## What you have to do
Return the lines of the data below, from the one containing "Kennst du mich?" through the very last, exactly and with both ends included; no pictures.

## Records for this task
- Opening Delimiter -

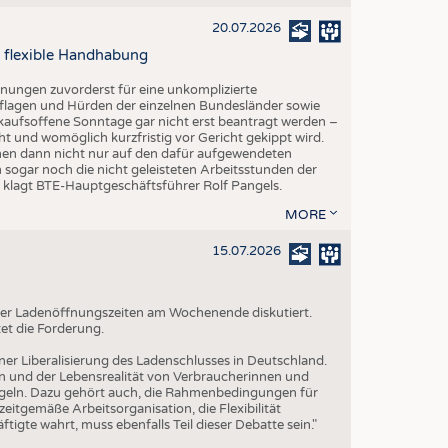
20.07.2026
 flexible Handhabung
fnungen zuvorderst für eine unkomplizierte
lagen und Hürden der einzelnen Bundesländer sowie
kaufsoffene Sonntage gar nicht erst beantragt werden –
ht und womöglich kurzfristig vor Gericht gekippt wird.
hmen dann nicht nur auf den dafür aufgewendeten
 sogar noch die nicht geleisteten Arbeitsstunden der
", klagt BTE-Hauptgeschäftsführer Rolf Pangels.
MORE
15.07.2026
g der Ladenöffnungszeiten am Wochenende diskutiert.
et die Forderung.
iner Liberalisierung des Ladenschlusses in Deutschland.
n und der Lebensrealität von Verbraucherinnen und
geln. Dazu gehört auch, die Rahmenbedingungen für
itgemäße Arbeitsorganisation, die Flexibilität
tigte wahrt, muss ebenfalls Teil dieser Debatte sein."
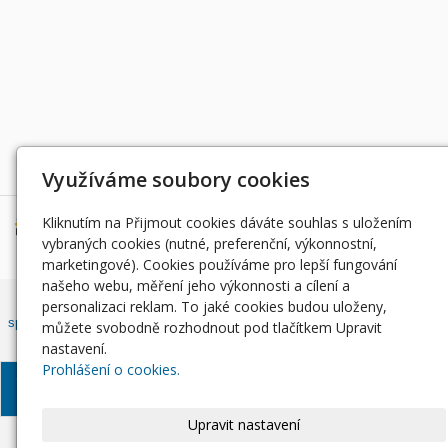
Děkujeme za podporu
Využíváme soubory cookies
Kliknutím na Přijmout cookies dáváte souhlas s uložením
vybraných cookies (nutné, preferenční, výkonnostní,
marketingové). Cookies používáme pro lepší fungování
našeho webu, měření jeho výkonnosti a cílení a
Český rybářský svaz, z. s. , Západočeský územní svaz zapsán ve
personalizaci reklam. To jaké cookies budou uloženy,
spolkovém rejstříku, vedeným Městským soudem v Praze, oddíl L, vložka
můžete svobodně rozhodnout pod tlačítkem Upravit
42810.
nastavení.
Prohlášení o cookies.
© Západočeský územní
Informace o zpracování
Soubory
svaz, 2024
osobních údajů
Cookie
Upravit nastavení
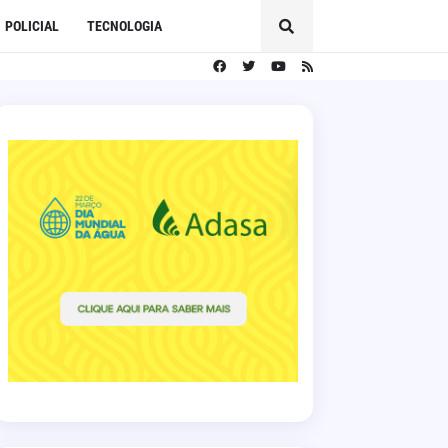
POLICIAL
TECNOLOGIA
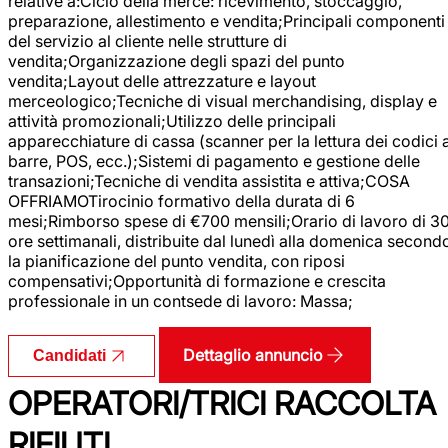
relative a:Ciclo della merce: ricevimento, stoccaggio,
preparazione, allestimento e vendita;Principali componenti
del servizio al cliente nelle strutture di
vendita;Organizzazione degli spazi del punto
vendita;Layout delle attrezzature e layout
merceologico;Tecniche di visual merchandising, display e
attività promozionali;Utilizzo delle principali
apparecchiature di cassa (scanner per la lettura dei codici 
barre, POS, ecc.);Sistemi di pagamento e gestione delle
transazioni;Tecniche di vendita assistita e attiva;COSA
OFFRIAMOTirocinio formativo della durata di 6
mesi;Rimborso spese di €700 mensili;Orario di lavoro di 3
ore settimanali, distribuite dal lunedì alla domenica second
la pianificazione del punto vendita, con riposi
compensativi;Opportunità di formazione e crescita
professionale in un contsede di lavoro: Massa;
Dettaglio annuncio
Candidati
OPERATORI/TRICI RACCOLTA
RIFIUTI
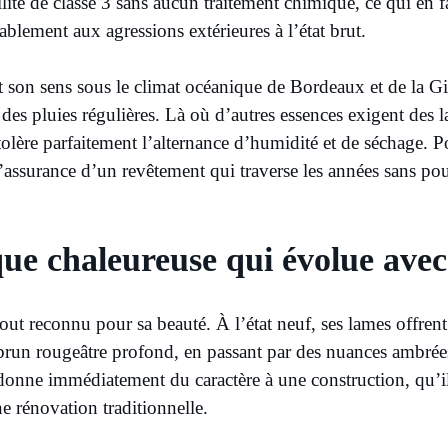
lité de classe 3 sans aucun traitement chimique, ce qui en fa
ablement aux agressions extérieures à l’état brut.
ut son sens sous le climat océanique de Bordeaux et de la 
des pluies régulières. Là où d’autres essences exigent des la
 tolère parfaitement l’alternance d’humidité et de séchage.
l’assurance d’un revêtement qui traverse les années sans pou
que chaleureuse qui évolue avec
tout reconnu pour sa beauté. À l’état neuf, ses lames offren
brun rougeâtre profond, en passant par des nuances ambrées
e donne immédiatement du caractère à une construction, qu’i
 rénovation traditionnelle.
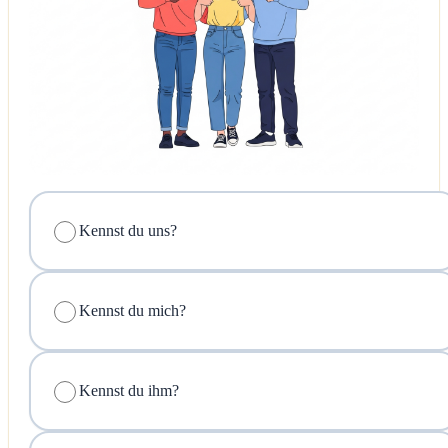
Kennst du uns?
Kennst du mich?
Kennst du ihm?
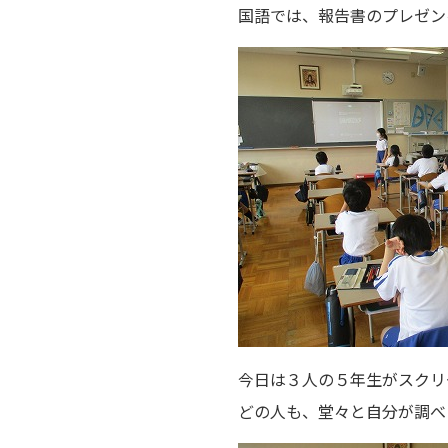
国語では、報告書のプレゼン
今日は３人の５年生がスクリ
どの人も、堂々と自分が調べ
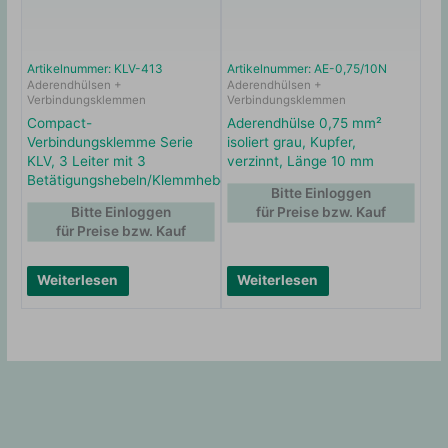
Artikelnummer: KLV-413
Artikelnummer: AE-0,75/10N
Aderendhülsen +
Aderendhülsen +
Verbindungsklemmen
Verbindungsklemmen
Compact-
Aderendhülse 0,75 mm²
Verbindungsklemme Serie
isoliert grau, Kupfer,
KLV, 3 Leiter mit 3
verzinnt, Länge 10 mm
Betätigungshebeln/Klemmhebeln
Bitte Einloggen
Bitte Einloggen
für Preise bzw. Kauf
für Preise bzw. Kauf
Weiterlesen
Weiterlesen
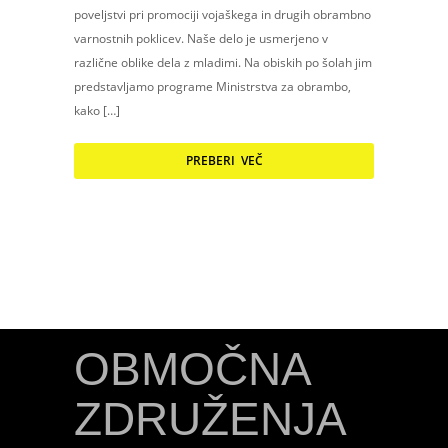
poveljstvi pri promociji vojaškega in drugih obrambno
varnostnih poklicev. Naše delo je usmerjeno v
različne oblike dela z mladimi. Na obiskih po šolah jim
predstavljamo programe Ministrstva za obrambo,
kako […]
PREBERI VEČ
OBMOČNA
ZDRUŽENJA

- Closing Delimiter -

## Task solution
Kennst du mich?
Kennst du ihm?
国語では、報告書のプレゼン
今日は３人の５年生がスクリ
どの人も、堂々と自分が調べ
Artikelnummer: KLV-413
Artikelnummer: AE-0,75/10N
Aderendhülsen +
Aderendhülsen +
Verbindungsklemmen
Verbindungsklemmen
Compact-
Aderendhülse 0,75 mm²
Verbindungsklemme Serie
isoliert grau, Kupfer,
KLV, 3 Leiter mit 3
verzinnt, Länge 10 mm
Betätigungshebeln/Klemmhebeln
Bitte Einloggen
Bitte Einloggen
für Preise bzw. Kauf
für Preise bzw. Kauf
Weiterlesen
Weiterlesen
poveljstvi pri promociji vojaškega in drugih obrambno
varnostnih poklicev. Naše delo je usmerjeno v
različne oblike dela z mladimi. Na obiskih po šolah jim
predstavljamo programe Ministrstva za obrambo,
kako […]
PREBERI VEČ
OBMOČNA
ZDRUŽENJA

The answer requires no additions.